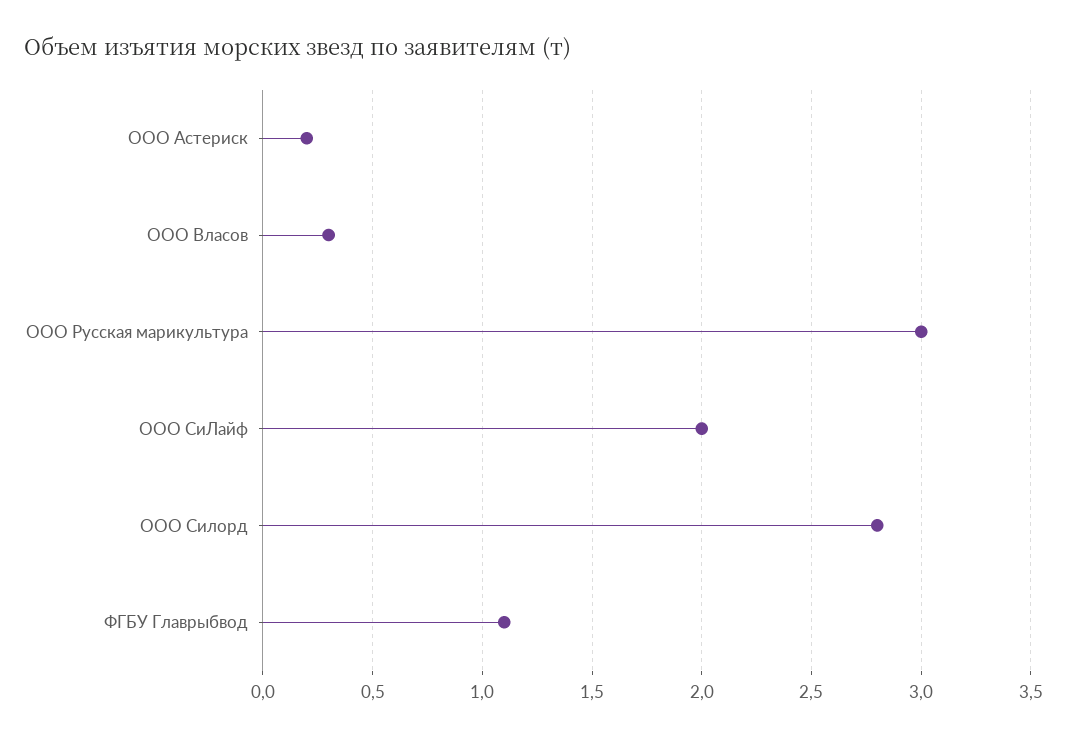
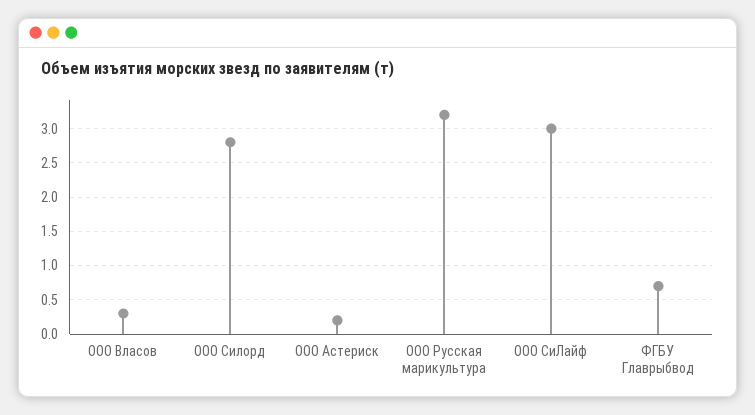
  {
    "ООО Астериск": 0.2,
    "ООО Власов": 0.3,
-   "ООО Русская марикультура": 3,
+   "ООО Русская марикультура": 3.2,
-   "ООО СиЛайф": 2,
+   "ООО СиЛайф": 3,
    "ООО Силорд": 2.8,
-   "ФГБУ Главрыбвод": 1.1
+   "ФГБУ Главрыбвод": 0.7
  }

- ACTIVITY: How many lines of the entries above contain the word "ФГБУ"? Give the number alone.

- TASK RESPONSE: 2